Our
Publications
Imaginaries of platform entrepreneurship in the creative industries: techno-optimism and subversion in Ghanaian filmmaking
By Robin Steedman, Ana Alacovska, Thilde Langevang, and Rashida Resario
Published in Information, Communication & Society
Key insights: Drawing on interviews and focus groups with 50 filmmakers in four different regions in Ghana we show how Ghanaian filmmakers mobilize, deploy and resist imaginaries of platform entrepreneurship in their efforts to make sense of their situated entrepreneurial practices and to imagine the future of their creative businesses. We found that rather than naïvely adhering to techno-optimist imaginaries, through their practices, Ghanaian filmmaking entrepreneurs challenged the power geometry of the current platform ecosystem dominated by major Silicon Valley players.
Read the article here: https://doi.org/10.1080/1369118X.2022.2062252
Care in creative work: Exploring the ethics and aesthetics of care through arts-based methods
By Thilde Langevang, Rashida Resario, Ana Alacovska, Robin Steedman, Dorothy Akpene Amenuke, Sela Kodjo Adjei & Rufai Haruna Kilu
Published in Cultural Trends
Key insight: Building on our experiences of conducting an artistic workshop in Kumasi in 2020 we argue that the ethics and aesthetics of care in creative work can best be captured and appreciated through the use of innovative arts-based methodologies that afford researchers the opportunity to explore care-fully the relational aspects of creative work. We show that artistic workshops themselves constitute a caring and socially useful form of empirical research that upholds the principles of ‘creative justice’ by fostering more respectful, attentive and affective relationships among research participants and between researchers and participants.

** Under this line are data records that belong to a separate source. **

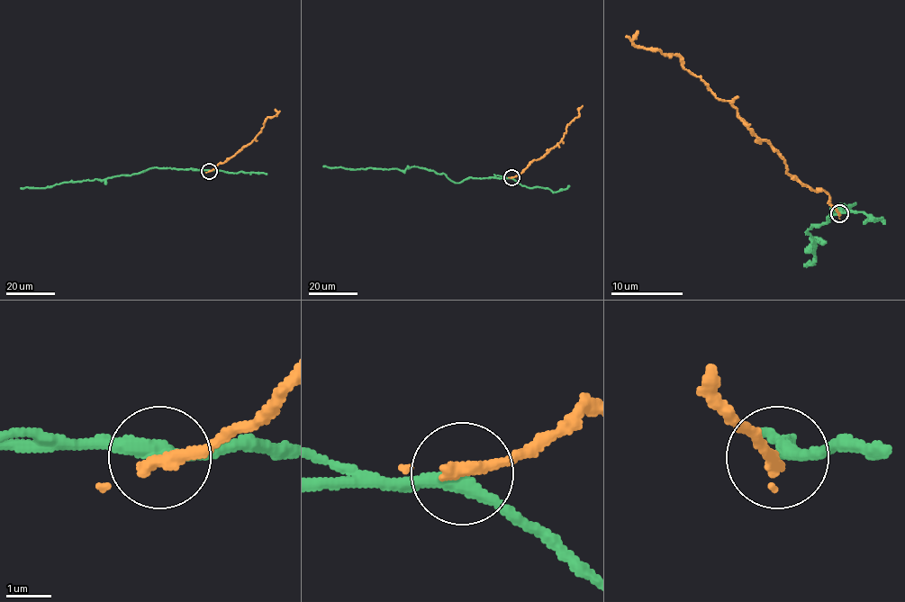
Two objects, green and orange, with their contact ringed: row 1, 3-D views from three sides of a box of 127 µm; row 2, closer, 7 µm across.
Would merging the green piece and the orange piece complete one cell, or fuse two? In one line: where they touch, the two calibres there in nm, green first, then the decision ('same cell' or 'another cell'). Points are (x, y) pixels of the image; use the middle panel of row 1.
(511, 177) | 320/240 nm | another cell

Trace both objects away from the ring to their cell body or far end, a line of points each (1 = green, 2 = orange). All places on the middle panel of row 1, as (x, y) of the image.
1: (511, 177), (468, 177), (455, 183), (444, 174), (414, 166), (403, 171), (322, 166)
2: (511, 177), (560, 142), (565, 127), (579, 114), (581, 108), (577, 109)

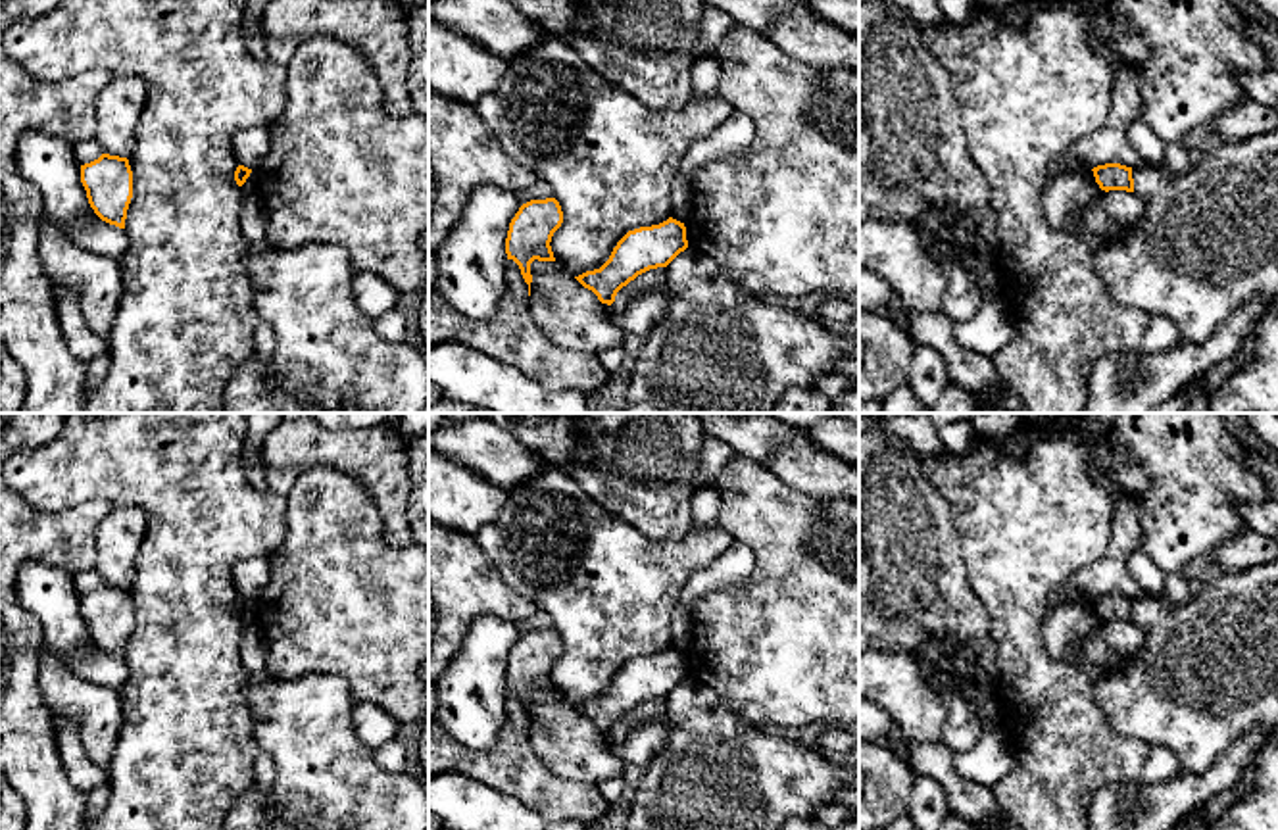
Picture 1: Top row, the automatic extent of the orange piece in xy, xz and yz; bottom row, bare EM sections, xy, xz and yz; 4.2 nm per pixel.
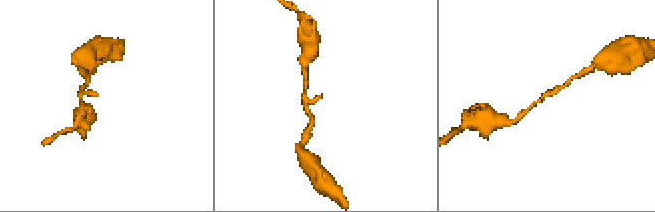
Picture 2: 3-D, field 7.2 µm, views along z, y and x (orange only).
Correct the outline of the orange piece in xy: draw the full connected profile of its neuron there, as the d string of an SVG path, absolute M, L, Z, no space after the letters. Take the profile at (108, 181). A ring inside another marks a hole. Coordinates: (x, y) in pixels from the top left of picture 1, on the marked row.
M102 154L81 165L81 183L94 213L119 229L125 229L127 209L133 198L133 171L127 158Z

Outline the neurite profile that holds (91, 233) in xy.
M86 213L71 225L69 238L86 252L119 259L129 238L125 229L102 221L96 213Z

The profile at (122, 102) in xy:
M113 77L98 94L94 138L104 154L129 159L146 100L148 83L142 77Z

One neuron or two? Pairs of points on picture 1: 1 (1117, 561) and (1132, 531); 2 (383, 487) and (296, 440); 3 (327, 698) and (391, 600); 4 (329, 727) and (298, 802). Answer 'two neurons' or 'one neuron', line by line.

Read the article here: https://doi.org/10.1080/09548963.2021.2016351
The work of hope: Spiritualizing, hustling and waiting in the creative industries in Ghana
By Ana Alacovska, Thilde Langevang, and Robin Steedman
Published in Environment and Planning A: Economy and Space
Key insight: Drawing on twenty four in-depth interviews with creative workers in Accra, we contend that in conditions of radical and pervasive precarity, hope represents a distinct form of work in which the potentialities of the moment extend the present into the future, while the future, however hazy and unimaginable, affects the economic vitality of the present. We explore three dominant practices of hope: hustling, waiting, and spiritualizing.